Task statement> Show all lines from the records below in which the string "evolutiva" is present.

Segment Start: Supplied material

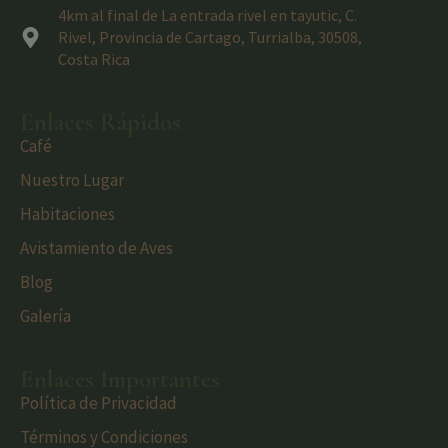
4km al final de La entrada rivel en tayutic, C.
Rivel, Provincia de Cartago, Turrialba, 30508,
Costa Rica
Enlaces Rápidos
Café
Nuestro Lugar
Habitaciones
Avistamiento de Aves
Blog
Galería
Enlaces Importantes
Política de Privacidad
Términos y Condiciones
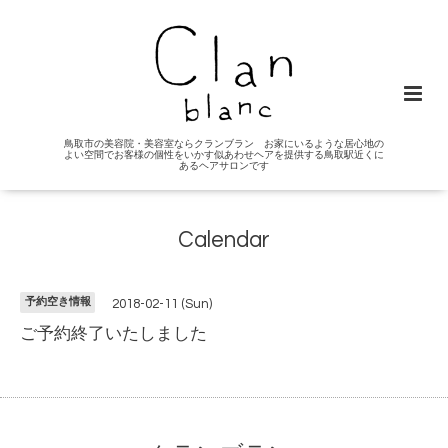
鳥取市の美容院・美容室ならクランブラン お家にいるような居心地の
よい空間でお客様の個性をいかす似あわせヘアを提供する鳥取駅近くに
あるヘアサロンです
Calendar
予約空き情報
2018-02-11 (Sun)
ご予約終了いたしました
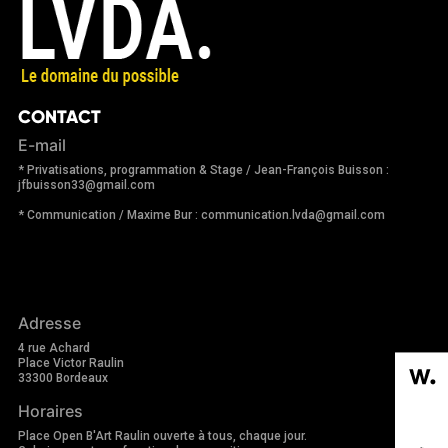
CONTACT
E-mail
* Privatisations, programmation & Stage / Jean-François Buisson :
jfbuisson33@gmail.com
* Communication / Maxime Bur : communication.lvda@gmail.com
Adresse
4 rue Achard
Place Victor Raulin
33300 Bordeaux
Horaires
Place Open B'Art Raulin ouverte à tous, chaque jour.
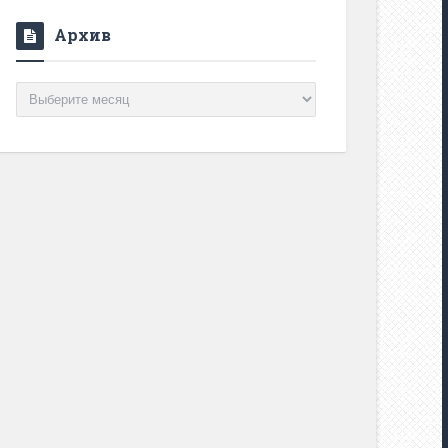
Архив
Архив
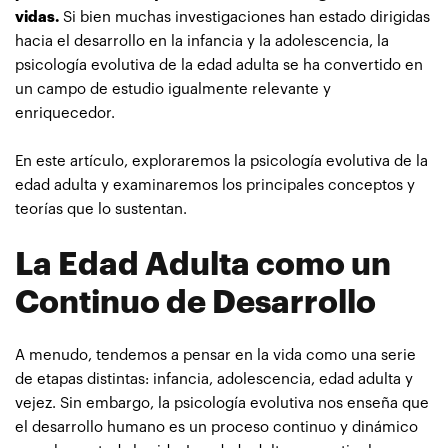
vidas.
Si bien muchas investigaciones han estado dirigidas
hacia el desarrollo en la infancia y la adolescencia, la
psicología evolutiva de la edad adulta se ha convertido en
un campo de estudio igualmente relevante y
enriquecedor.
En este artículo, exploraremos la psicología evolutiva de la
edad adulta y examinaremos los principales conceptos y
teorías que lo sustentan.
La Edad Adulta como un
Continuo de Desarrollo
A menudo, tendemos a pensar en la vida como una serie
de etapas distintas: infancia, adolescencia, edad adulta y
vejez. Sin embargo, la psicología evolutiva nos enseña que
el desarrollo humano es un proceso continuo y dinámico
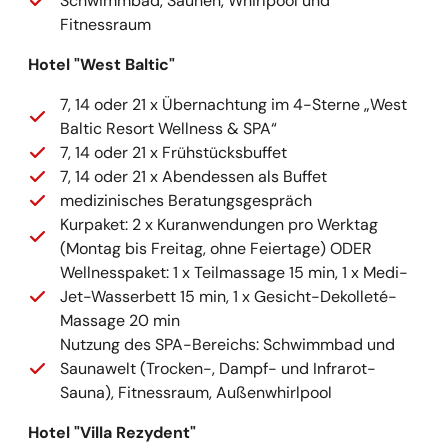
Schwimmbad, Saunen, Whirlpool und
Fitnessraum
Hotel "West Baltic"
7, 14 oder 21 x Übernachtung im 4-Sterne „West
Baltic Resort Wellness & SPA“
7, 14 oder 21 x Frühstücksbuffet
7, 14 oder 21 x Abendessen als Buffet
medizinisches Beratungsgespräch
Kurpaket: 2 x Kuranwendungen pro Werktag
(Montag bis Freitag, ohne Feiertage) ODER
Wellnesspaket: 1 x Teilmassage 15 min, 1 x Medi-
Jet-Wasserbett 15 min, 1 x Gesicht-Dekolleté-
Massage 20 min
Nutzung des SPA-Bereichs: Schwimmbad und
Saunawelt (Trocken-, Dampf- und Infrarot-
Sauna), Fitnessraum, Außenwhirlpool
Hotel "Villa Rezydent"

Segment End: Supplied material

Result of this task>
psicología evolutiva de la edad adulta se ha convertido en
En este artículo, exploraremos la psicología evolutiva de la
vejez. Sin embargo, la psicología evolutiva nos enseña que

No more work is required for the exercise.